The idea of “product placement” is one that many entertainment industry veterans are so familiar with, it is likely a part of their daily vocab. There are many memorable examples of product placement throughout the years, including the origin of the “Soap Opera” which comes from the show’s original sponsors, a list that included Proctor & Gamble and Colgate-Palmolive, when it was a radio broadcast and the soap manufacturers were the sole sponsors. Recent examples include, Coca-Cola and Ford taking center stage on American Idol and other blatant placements that have garnered the investigation of the FCC on how exactly to regulate them. The most notable example as of late comes from the placement of a wide assortment of brands and products ranging from Glaceau’s Smart Water to Mercedes-Benz to the ever-present Apple in a product-heavy Sex and the City film, a movie that was SO filled with placements that hardcore SATC fans hit the blogosphere with their Manolos pounding in disdain.
With media moving to more non-traditional means, it was only a matter of time before the idea of the product placement hit the web. Last month, Sprint PCS launched a consumer promotion on YouTube where they ask you to make a family or summer video that features their new Sprint Instinct phone, as a product placement. Shill their product in your home vid and you will get $20 for your efforts.

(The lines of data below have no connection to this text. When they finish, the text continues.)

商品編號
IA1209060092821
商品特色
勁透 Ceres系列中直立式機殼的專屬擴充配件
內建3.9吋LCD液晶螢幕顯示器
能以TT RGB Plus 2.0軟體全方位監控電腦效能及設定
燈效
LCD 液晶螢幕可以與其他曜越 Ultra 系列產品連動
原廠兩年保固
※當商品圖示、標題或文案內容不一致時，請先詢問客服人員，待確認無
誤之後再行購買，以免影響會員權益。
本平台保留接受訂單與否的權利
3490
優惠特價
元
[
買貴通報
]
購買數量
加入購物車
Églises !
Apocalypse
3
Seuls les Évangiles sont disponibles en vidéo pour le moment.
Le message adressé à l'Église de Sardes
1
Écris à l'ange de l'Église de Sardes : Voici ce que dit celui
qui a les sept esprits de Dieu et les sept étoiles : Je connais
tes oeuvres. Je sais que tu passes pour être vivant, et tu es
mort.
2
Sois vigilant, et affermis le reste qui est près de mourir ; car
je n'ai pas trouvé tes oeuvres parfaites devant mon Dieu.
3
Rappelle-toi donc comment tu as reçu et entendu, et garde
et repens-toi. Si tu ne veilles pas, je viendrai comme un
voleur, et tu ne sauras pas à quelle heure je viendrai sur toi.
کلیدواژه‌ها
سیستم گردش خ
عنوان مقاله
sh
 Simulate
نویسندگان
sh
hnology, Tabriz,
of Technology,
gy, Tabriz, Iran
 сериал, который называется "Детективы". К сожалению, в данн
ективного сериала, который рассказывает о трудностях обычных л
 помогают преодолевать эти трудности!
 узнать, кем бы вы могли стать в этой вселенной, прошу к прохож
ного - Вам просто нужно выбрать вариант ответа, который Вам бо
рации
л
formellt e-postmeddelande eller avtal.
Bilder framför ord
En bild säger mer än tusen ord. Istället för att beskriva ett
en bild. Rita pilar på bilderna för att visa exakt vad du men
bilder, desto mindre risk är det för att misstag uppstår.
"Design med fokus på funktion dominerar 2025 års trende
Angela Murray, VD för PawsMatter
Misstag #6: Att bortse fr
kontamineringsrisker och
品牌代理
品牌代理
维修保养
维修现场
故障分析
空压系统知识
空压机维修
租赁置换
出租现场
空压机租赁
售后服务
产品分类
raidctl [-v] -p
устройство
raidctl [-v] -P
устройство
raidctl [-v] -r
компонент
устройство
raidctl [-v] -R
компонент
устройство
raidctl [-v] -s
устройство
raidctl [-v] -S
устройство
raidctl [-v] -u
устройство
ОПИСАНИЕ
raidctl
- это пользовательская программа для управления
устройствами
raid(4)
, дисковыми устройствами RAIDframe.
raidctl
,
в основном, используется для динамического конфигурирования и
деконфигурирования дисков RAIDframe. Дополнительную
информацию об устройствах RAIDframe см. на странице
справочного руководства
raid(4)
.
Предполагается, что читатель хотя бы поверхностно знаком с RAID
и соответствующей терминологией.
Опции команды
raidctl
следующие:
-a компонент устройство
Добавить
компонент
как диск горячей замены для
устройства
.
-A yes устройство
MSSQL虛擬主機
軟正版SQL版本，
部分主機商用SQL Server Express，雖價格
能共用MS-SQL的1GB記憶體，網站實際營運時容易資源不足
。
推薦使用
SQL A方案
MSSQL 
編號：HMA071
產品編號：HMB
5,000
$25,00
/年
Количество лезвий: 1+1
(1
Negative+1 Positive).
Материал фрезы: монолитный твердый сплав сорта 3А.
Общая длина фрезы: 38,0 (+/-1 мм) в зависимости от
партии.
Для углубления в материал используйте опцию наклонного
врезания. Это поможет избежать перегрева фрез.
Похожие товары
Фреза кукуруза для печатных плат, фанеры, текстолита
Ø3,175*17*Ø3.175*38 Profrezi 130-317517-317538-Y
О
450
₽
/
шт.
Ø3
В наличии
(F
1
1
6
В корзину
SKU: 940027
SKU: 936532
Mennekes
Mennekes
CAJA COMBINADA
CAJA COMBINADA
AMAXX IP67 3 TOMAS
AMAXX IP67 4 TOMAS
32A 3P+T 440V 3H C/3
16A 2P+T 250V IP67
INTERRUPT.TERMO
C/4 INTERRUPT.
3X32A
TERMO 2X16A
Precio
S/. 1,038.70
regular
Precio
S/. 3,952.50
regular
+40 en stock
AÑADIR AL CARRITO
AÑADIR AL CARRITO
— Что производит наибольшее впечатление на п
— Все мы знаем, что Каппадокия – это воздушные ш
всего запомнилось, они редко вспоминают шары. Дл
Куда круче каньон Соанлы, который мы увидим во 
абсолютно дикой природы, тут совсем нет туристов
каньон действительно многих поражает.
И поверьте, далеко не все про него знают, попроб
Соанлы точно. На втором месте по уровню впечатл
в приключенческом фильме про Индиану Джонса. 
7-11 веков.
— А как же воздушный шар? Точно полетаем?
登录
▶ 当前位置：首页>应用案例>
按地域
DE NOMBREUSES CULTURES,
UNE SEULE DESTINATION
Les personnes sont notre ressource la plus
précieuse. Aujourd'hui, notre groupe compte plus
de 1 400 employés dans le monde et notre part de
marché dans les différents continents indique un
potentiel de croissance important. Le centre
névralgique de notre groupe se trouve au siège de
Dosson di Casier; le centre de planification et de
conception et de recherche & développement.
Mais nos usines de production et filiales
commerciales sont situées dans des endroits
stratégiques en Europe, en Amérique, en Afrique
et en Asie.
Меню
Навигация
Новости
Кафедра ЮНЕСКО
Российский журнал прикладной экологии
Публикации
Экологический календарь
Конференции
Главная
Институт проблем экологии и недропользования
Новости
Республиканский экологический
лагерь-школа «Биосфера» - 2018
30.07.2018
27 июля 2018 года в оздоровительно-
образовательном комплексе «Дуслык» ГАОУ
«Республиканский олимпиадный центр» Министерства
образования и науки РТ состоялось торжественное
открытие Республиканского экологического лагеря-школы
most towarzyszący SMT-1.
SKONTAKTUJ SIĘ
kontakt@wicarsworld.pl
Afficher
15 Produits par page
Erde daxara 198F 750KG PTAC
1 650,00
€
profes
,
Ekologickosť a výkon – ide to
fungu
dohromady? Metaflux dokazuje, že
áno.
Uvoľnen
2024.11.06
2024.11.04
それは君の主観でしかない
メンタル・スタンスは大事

Their name of the promotion “Sell Out” would indicate that perhaps this all is just some joke, meant to combat the edge and wittiness of Apple’s marketing, owners of the iPhone, which this phone was made to directly compete with.
The idea of this type of placement has had mixed reactions across the board. To me, there are several key questions that have come up from the consumer and brand perspectives that leave gaping holes in a promotion like this that could ultimately note bode well for Sprint’s credibility within non-traditional online channels. A few of these questions being: Is a measly $20 a strong enough value proposition? Will any viewer of this video see it as a genuine endorsement? Is this just some publicity stunt by agency Goodby, Silverstein & Partners to try out the social media space and perhaps garner some blogosphere buzz? And perhaps most importantly (and most unanswered) will this really translate to any sales of the Instinct?
With reference to the latter, only time will tell, but as someone who prides themselves on working for a company who builds Word-of-Mouth the genuine way, I feel as though the distinction between a genuine brand reference within a social media channel and one of placement must be made. There is a vast and incomparable difference between Word-of Mouth that is cultivated by simply giving your product to a consumer and allowing them to experience it, engage with it, and then let you know how they feel, the natural, raw, organic way that is based on opening up a dialog versus these paid placement promotions that don’t come from any basis other than people willing to shill if the price is right without any passion or affinity towards the brand.
At Affinitive, we pride ourselves on building programs that result in user generated content as a by product of an engagement strategy, where consumers participate because they are interested in learning about the product or because they already have a passion for or relationship with the brand. We could not have the quality or quantity within our library of content for each program that we have by shelling out a few twenties for some videos.
We love to reward consumers for their willingness to engage and create content, but doing so in a way that is about the consumer and not about the creation of a tool for the brand makes a world of difference.